I honestly have never heard of a non plus one wedding until I heard it on this forum. I'm in the bridal party at my bff's and the first thing she did was multiply the guest list by 2 to make sure she could accurately estimate the cost. If she couldn't afford it, she was gonna cut down on invitations :look: If I was not allowed to bring an SO to her wedding, I'd go along with it for her, but I would feel some kind of way. I've just never heard of that.

Whatever people want for their big day is their decision, but per the OP, I don't blame the lady for wanting her SO to come.
 
I hope you two come to a compromise. It would be nice for you to not have to pay for the wedding.

I think it will work out. My mom (and my dad backed this up) has the tendency to first react in the most extreme way and then after a while, she calms down. But... I always like to be prepared if she does carry out the "extreme" plan! Plus, my dad will be the cooler head in the situation.

Nothing against your mother but I never understand when parents or other family members of the couple invite their own people (co-workers, friends, etc) to their child's wedding. I would be annoyed by this especially if I didn't have a relationship with them.

Not that it should be a reason--but the nice gifts are going to come from the older set. Many times--these are the people that "raised" or the mother shared stories with while the little girl was growing up. Like it or not--mothers see weddings as a culmination of their childrearing and like to be congratualated also.

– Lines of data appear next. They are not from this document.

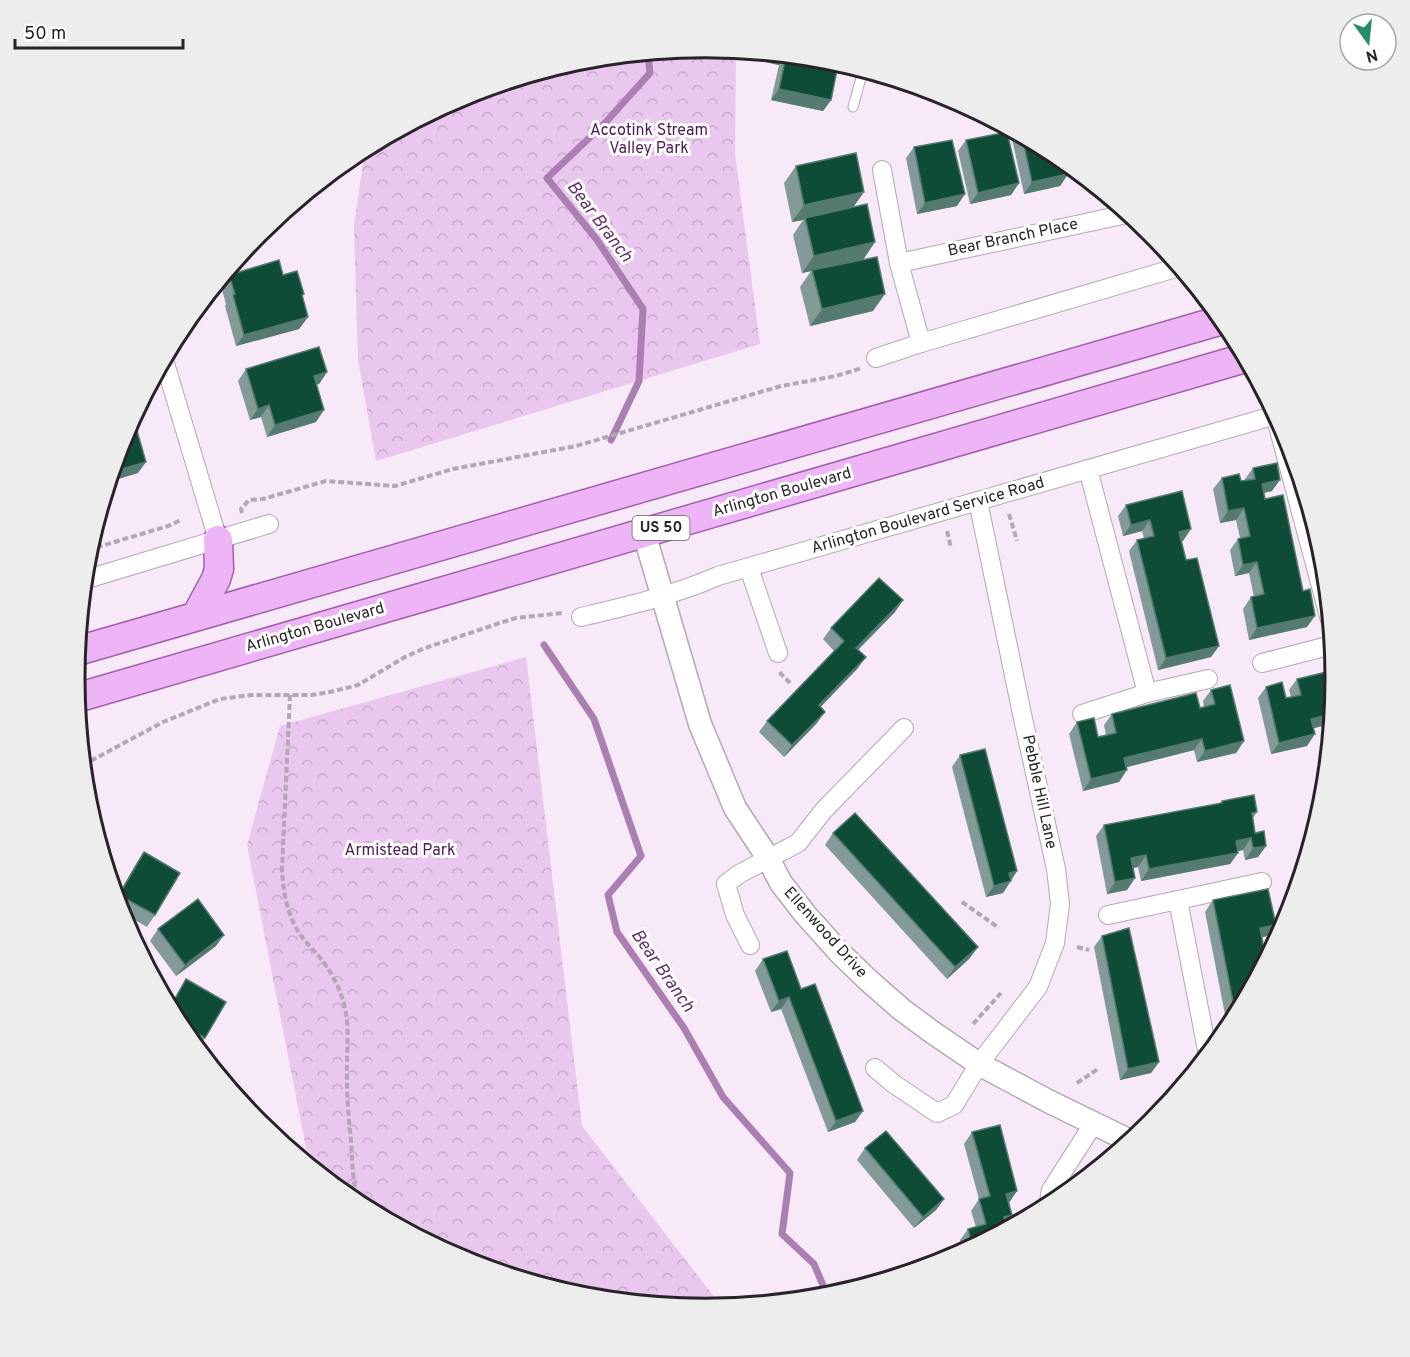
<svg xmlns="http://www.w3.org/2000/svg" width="1410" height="1357" viewBox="0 0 1410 1357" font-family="Overpass,sans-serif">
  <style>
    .forest { fill: url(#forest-crowns) }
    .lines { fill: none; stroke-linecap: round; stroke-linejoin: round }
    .stream { stroke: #ab7fb1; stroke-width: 7 }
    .service-casing { stroke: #b4a7b6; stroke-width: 11 }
    .minor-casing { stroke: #b4a7b6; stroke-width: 20 }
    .tertiary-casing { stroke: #b4a7b6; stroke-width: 25 }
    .primary-casing { stroke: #a161aa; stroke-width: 31 }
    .path { stroke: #b2a7b3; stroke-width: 4; stroke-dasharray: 6 3; stroke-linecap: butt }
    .service { stroke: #fff; stroke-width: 9 }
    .minor { stroke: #fff; stroke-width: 18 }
    .tertiary { stroke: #fff; stroke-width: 22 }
    .primary { stroke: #eeb5f6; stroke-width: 28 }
    .wall { fill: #839a98 }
    .shaded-wall { fill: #557b71 }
    .building { fill: #0f4c37; stroke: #557b71; stroke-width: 1.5 }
    .labels { text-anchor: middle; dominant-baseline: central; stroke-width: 6; stroke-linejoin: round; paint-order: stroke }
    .shield { fill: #fff; stroke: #686568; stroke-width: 1.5 }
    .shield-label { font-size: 15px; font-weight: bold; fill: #282328 }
    .park-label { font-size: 16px; fill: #4f1957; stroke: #fff }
    .street-label { font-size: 16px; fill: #282328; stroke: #fff }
    .water-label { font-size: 18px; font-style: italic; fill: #652e6d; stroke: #fff }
    .rim { fill: none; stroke: #282328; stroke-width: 3 }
  </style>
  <defs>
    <pattern id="forest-crowns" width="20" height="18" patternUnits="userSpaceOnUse" patternTransform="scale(1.5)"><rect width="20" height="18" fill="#e9c7ee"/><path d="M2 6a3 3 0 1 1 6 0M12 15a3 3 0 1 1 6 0" fill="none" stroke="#c8abcc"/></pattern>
  </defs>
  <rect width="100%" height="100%" fill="#f7e9f8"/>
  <!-- forest -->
  <g class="forest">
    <polygon points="705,48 736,51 735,154 760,344 376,461 358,360 354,226 365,149 464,96 582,60"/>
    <polygon points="526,657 582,1126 722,1307 705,1309 582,1297 463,1261 354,1203 333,1185 306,1148 247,845 280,726"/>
  </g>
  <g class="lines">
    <!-- stream -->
    <g class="stream">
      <polyline points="611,440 639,381 643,309 597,240 547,178 605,123 650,73 648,54"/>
      <polyline points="544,645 594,719 641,856 608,895 617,932 684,1028 723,1097 790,1173 782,1234 814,1264 828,1297"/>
    </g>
    <defs>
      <polyline id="service" points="853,107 863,71"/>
      <g id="minor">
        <polyline points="882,170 899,263 921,343"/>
        <polyline points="899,263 1127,214"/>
        <polyline points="876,358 921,343 1179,267"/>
        <polyline points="164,360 218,540"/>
        <polyline points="1275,415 1330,620"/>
        <polyline points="1088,469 1147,693"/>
        <polyline points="749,568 778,653"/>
        <polyline points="84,580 269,524"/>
        <path d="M581,617C627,606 675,595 718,576L1276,415"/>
        <polyline points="1262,663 1332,645"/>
        <polyline points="1082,714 1147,693 1208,679"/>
        <polyline points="1178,900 1208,1055"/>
        <polyline points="1108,915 1262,882"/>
        <polyline points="750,945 735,915 726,884 739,874 798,843 824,810 904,728"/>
        <polyline points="875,1068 894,1084 937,1113 954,1105 979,1064 1038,987 1055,943 1060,904 1056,869 1022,714 978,501"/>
        <polyline points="1048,1207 1051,1190 1094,1123"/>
      </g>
      <polyline id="tertiary" points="644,533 700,724 735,808 768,858 781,883 805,914 839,952 868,980 901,1009 932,1032 979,1064 1048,1101 1130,1141"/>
      <g id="primary">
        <polyline points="196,616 216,579 219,569 218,540"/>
        <polyline points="77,651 1222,320"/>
        <polyline points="76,698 1245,358"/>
      </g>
    </defs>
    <!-- service casing -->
    <use href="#service" class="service-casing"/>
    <!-- minor casing -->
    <use href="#minor" class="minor-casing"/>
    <!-- tertiary casing -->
    <use href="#tertiary" class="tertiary-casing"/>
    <!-- primary casing -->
    <use href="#primary" class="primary-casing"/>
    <!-- path -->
    <g class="path">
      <polyline points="242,513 241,509 249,500 263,499 326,481 395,486 453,469 576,446 781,386 836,376 862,368"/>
      <polyline points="1009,514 1017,541"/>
      <polyline points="947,531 951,548"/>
      <polyline points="88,550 168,526 181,520"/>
      <polyline points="780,672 781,674 790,683"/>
      <path d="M290,695L282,869C283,889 286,908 295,926C302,939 312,948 321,959C332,973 341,990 345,1008C350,1031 346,1057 347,1081C347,1101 349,1121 351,1140C352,1162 353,1183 358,1204"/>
      <polyline points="83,765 163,722 220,699 251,695 312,695 330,692 358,685 405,657 425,648 500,623 516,618 562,613"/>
      <polyline points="1307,857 1311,838"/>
      <polyline points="962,902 999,928"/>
      <polyline points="1077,947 1089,950"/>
      <polyline points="973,1024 1001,993"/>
      <polyline points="1077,1083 1098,1069"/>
    </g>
    <!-- service -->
    <use href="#service" class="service"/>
    <!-- minor -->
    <use href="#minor" class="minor"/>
    <!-- tertiary -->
    <use href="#tertiary" class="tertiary"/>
    <!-- primary -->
    <use href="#primary" class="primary"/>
  </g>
  <!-- wall -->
  <g class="wall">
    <polygon points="758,53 808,58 831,100 823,111 771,100 779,65 756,60"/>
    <polygon points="1016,133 1056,154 1068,174 1060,186 1024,194 1012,139"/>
    <polygon points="966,140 1019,183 1011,195 970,204 958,151"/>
    <polygon points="914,147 957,206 917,214 906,158"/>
    <polygon points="796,166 864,192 853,207 875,242 863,259 873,311 810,326 800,287 811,271 802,273 793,235 803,220 792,222 784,183"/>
    <polygon points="1073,169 1085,179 1076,181"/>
    <polygon points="229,275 283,275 302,296 308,317 299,329 236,346 225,306 226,304 221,286"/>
    <polygon points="246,369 327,372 319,384 316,384 316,422 267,437 261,417 250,420 238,381"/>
    <polygon points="1253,468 1272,491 1264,493 1265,499 1307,627 1249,640 1243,609 1251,597 1254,597 1249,573 1235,576 1230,550 1238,539 1240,538 1236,520 1220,523 1213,489 1222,478 1241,481 1245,481 1245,479"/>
    <polygon points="1126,505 1183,541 1181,541 1186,560 1219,646 1211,657 1158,670 1129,551 1137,540 1144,538 1142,531 1123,536 1118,516"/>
    <polygon points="903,600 895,612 858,650 866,657 857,669 820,707 817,723 784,757 759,732 767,721 834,651 823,639 831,628"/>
    <polygon points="1297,679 1335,679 1331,729 1330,724 1314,728 1307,746 1271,754 1258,698 1266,687 1286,698 1291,697 1289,690"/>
    <polygon points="1211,690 1244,741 1236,753 1197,762 1194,750 1126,767 1119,782 1083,791 1069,734 1077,722 1098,737 1106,735 1104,725 1112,714 1200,708 1204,707 1203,701"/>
    <polygon points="960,755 1017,871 1003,893 986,897 952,767"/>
    <polygon points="1222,801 1257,812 1253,818 1255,833 1266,846 1258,857 1245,860 1243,850 1238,851 1238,853 1230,864 1141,881 1138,867 1133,868 1135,878 1127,890 1107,894 1096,836 1104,825 1220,803"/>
    <polygon points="833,833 978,947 969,959 947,979 825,845"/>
    <polygon points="144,852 155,915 147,927 120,911 116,898 136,864"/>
    <polygon points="1213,900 1276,925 1267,936 1261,937 1266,960 1228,1030 1205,912"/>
    <polygon points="158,929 216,946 176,976 150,941"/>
    <polygon points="1102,936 1159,1062 1151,1073 1120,1080 1094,947"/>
    <polygon points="763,959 801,989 863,1111 855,1122 828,1132 781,1009 771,1012 755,971"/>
    <polygon points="186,979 205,1038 198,1049 202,1055 181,1029 169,1007"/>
    <polygon points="972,1132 1009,1203 1008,1203 1012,1215 1006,1224 1007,1229 963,1252 960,1240 968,1229 976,1227 971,1211 979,1199 964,1144"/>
    <polygon points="865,1148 944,1199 936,1210 914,1228 857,1160"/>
  </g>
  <!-- shaded-wall -->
  <g class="shaded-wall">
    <polygon points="760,53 785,56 779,65 756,60"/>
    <polygon points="779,89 831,100 823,111 771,100"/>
    <polygon points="1068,174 1060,186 1024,194 1032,182"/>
    <polygon points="1080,175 1085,179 1076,181"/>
    <polygon points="1019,183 1011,195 970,204 978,193"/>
    <polygon points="864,192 852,209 805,218 803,220 792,222 804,205"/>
    <polygon points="965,194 957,206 917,214 925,203"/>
    <polygon points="875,242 863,260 802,273 814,256"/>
    <polygon points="885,294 873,311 810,326 822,309"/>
    <polygon points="308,317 299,329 236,346 244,335"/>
    <polygon points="327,372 319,384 306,388 314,376"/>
    <polygon points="269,405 261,417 250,420 258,409"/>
    <polygon points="324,410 316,422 267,437 275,425"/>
    <polygon points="146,462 138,473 109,482 112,472"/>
    <polygon points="1280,480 1272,491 1254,495 1262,484"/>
    <polygon points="1244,508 1236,520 1220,523 1228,511"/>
    <polygon points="1150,520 1142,531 1123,536 1131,525"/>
    <polygon points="1191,529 1183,541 1171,544 1179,532"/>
    <polygon points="1257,562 1249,573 1235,576 1243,565"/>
    <polygon points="903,600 895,612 848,660 856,648"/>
    <polygon points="1315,616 1307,627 1249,640 1257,628"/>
    <polygon points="1219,646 1211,657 1158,670 1166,658"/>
    <polygon points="866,657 857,669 811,717 819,705"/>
    <polygon points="825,712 817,723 784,757 792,745"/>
    <polygon points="1332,714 1331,722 1330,724 1303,731 1311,719"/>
    <polygon points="1315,734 1307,746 1271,754 1279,743"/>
    <polygon points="1202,739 1194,750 1116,770 1124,758"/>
    <polygon points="1244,741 1236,753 1197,762 1205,751"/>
    <polygon points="1127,770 1119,782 1083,791 1091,779"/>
    <polygon points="1251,838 1243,850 1228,853 1236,841"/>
    <polygon points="1266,846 1258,857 1245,860 1253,848"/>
    <polygon points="1238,853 1230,864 1141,881 1149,869"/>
    <polygon points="1146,855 1138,867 1123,870 1131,858"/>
    <polygon points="1017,871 1003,893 986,897 994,886 1009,873"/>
    <polygon points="1135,878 1127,890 1107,894 1115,882"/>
    <polygon points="1276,925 1267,936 1252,940 1260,928"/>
    <polygon points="224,935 216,946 176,976 185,965"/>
    <polygon points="978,947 969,959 947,979 955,967"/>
    <polygon points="789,997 781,1009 771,1012 779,1001"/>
    <polygon points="1159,1062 1151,1073 1120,1080 1128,1069"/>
    <polygon points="863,1111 855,1122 828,1132 836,1121"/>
    <polygon points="1017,1191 1009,1203 998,1206 1006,1194"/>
    <polygon points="944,1199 936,1210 914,1228 923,1217"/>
    <polygon points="1012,1215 1004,1227 1004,1217"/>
  </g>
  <!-- building -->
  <g class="building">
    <polygon points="786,56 808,58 838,65 831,100 779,89"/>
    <polygon points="1007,132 1019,183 978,193 966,140"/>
    <polygon points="1022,136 1056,154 1066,163 1068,174 1032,182"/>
    <polygon points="952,140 965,194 925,203 914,147"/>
    <polygon points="856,153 864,192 804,205 796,166"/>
    <polygon points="867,204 875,242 814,256 805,218"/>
    <polygon points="877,257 885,294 822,309 812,270"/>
    <polygon points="279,260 283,275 297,271 304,294 302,295 308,317 244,335 233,295 235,294 229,275"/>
    <polygon points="319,347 327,372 314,376 324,410 275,425 269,405 258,409 246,369"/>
    <polygon points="133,417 146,462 112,472 123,437"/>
    <polygon points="1277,463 1280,480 1262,484 1265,499 1283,495 1303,591 1310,589 1315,616 1257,628 1251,597 1264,594 1257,562 1243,565 1238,539 1250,536 1244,508 1228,511 1222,478 1239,474 1241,481 1255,479 1253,468"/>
    <polygon points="1182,491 1191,529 1179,532 1186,560 1197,558 1219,646 1166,658 1137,540 1154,536 1150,520 1131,525 1126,505"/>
    <polygon points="879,578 903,600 856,648 866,657 819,705 825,712 792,745 767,721 844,641 831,628"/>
    <polygon points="1335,670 1335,679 1332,714 1311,719 1315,734 1279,743 1266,687 1282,682 1286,698 1301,695 1297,679"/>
    <polygon points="1230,685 1244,741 1205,751 1202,739 1124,758 1127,770 1091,779 1077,722 1094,718 1098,737 1116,733 1112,714 1196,693 1200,708 1215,704 1211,690"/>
    <polygon points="985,749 1017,871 1009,873 1011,881 994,886 960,755"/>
    <polygon points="1254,795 1257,812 1252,813 1255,833 1264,831 1266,846 1253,848 1251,838 1236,841 1238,853 1149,869 1146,855 1131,858 1135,878 1115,882 1104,825 1222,803 1222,801"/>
    <polygon points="855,813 978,947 955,967 833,833"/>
    <polygon points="144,852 180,873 155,915 119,895"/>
    <polygon points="1268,889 1276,925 1260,928 1266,960 1236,1017 1213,900"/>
    <polygon points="198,899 224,935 185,965 158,929"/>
    <polygon points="1129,928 1159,1062 1128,1069 1102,936"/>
    <polygon points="787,951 801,989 815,984 863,1111 836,1121 789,997 779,1001 763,959"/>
    <polygon points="186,979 226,1002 205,1038 177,1022 170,1008"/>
    <polygon points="196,1048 204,1052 202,1055"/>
    <polygon points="1000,1125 1017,1191 1006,1194 1012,1215 1004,1217 1007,1229 973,1247 968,1229 986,1224 979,1199 990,1196 972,1132"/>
    <polygon points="886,1131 944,1199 923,1217 865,1148"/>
  </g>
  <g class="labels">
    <!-- shield labels -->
    <rect class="shield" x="632.5" y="516" width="57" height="24" rx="4.5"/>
    <g class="shield-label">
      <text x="661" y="528">US 50</text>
    </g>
    <!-- park labels -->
    <g class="park-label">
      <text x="649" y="131">Accotink Stream<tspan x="649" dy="18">Valley Park</tspan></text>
      <text x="400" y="851">Armistead Park</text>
    </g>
    <!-- street labels -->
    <g class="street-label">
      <text transform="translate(1013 238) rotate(-12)">Bear Branch Place</text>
      <text transform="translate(782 493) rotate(-16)">Arlington Boulevard</text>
      <text transform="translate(928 516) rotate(-16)">Arlington Boulevard Service Road</text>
      <text transform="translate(315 628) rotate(-16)">Arlington Boulevard</text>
      <text transform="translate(1039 792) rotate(78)">Pebble Hill Lane</text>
      <text transform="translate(825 933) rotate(48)">Ellenwood Drive</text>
    </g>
    <!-- water labels -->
    <g class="water-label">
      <text transform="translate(599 222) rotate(53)">Bear Branch</text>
      <text transform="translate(662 971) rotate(55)">Bear Branch</text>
    </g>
  </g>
  <!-- crop -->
  <path d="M0 0H1410V1357H0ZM85 678a620 620 0 1 1 1240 0a620 620 0 1 1-1240 0Z" fill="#eeedee" fill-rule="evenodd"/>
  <path class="rim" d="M85 678a620 620 0 1 1 1240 0a620 620 0 1 1-1240 0Z"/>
  <!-- north arrow -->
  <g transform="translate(1368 42) rotate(165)"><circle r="28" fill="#ffffff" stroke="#a9a7a9" stroke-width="1.5"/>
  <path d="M0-4.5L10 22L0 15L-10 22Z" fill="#238d6a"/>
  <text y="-9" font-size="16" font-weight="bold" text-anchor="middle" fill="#282328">N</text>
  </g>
  <!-- scale -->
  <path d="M15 39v9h168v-9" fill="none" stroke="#282328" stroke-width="3"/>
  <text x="24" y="39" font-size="18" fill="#282328" stroke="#ffffff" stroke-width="4.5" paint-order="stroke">50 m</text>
</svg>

Very true. I met some of my family at my wedding. I thought that was the craziest thing. Why were they invited? I'm the only daughter and my mom and I are close. This was their time too.:lol: My parents paid for the bulk of the wedding expenses. Interestingly though the fam that I met at my wedding gave serious cash as a gift. This was to 'help start my new life'. The fam that couldn't make it SENT gifts that made me go 'woah'.:grin:

And the three posts above are the conflict that we're having.

Honestly, I have NO problem with my parents inviting their friends that I might not know that well. However, the conflict comes when she's ruling out reception sites because she says they're too small for 225 people or because they aren't things that would be comfortable for her friends, and that's when I say, "Well, sorry, but I don't plan to have the reception venue for my wedding determined by what you want your friends to enjoy and see!"

Like, she wanted one expensive place on Friday because it was cheaper, but FH said it would be difficult for his people to come in on a Friday from Pennsylvania. My mom said, "Well, I compromised for his 62 people, but all of OUR people are local and could make it on Friday!" (These are all retired folks over 65.)

I said, "No, YOUR people are local. I have a lot of friends coming from out of state too who can't make it on Friday, so let's just pick a cheaper place and have it on Saturday."

I'm thinking too, so wait, the groom's people are just disregarded because you want to get the Friday deal at Chez Expensive and you're determining feasibility for everyone based on YOUR friends? Nah...

So yes, they are more than welcome to come, but I'm not selecting my venue and date to accomodate THEM.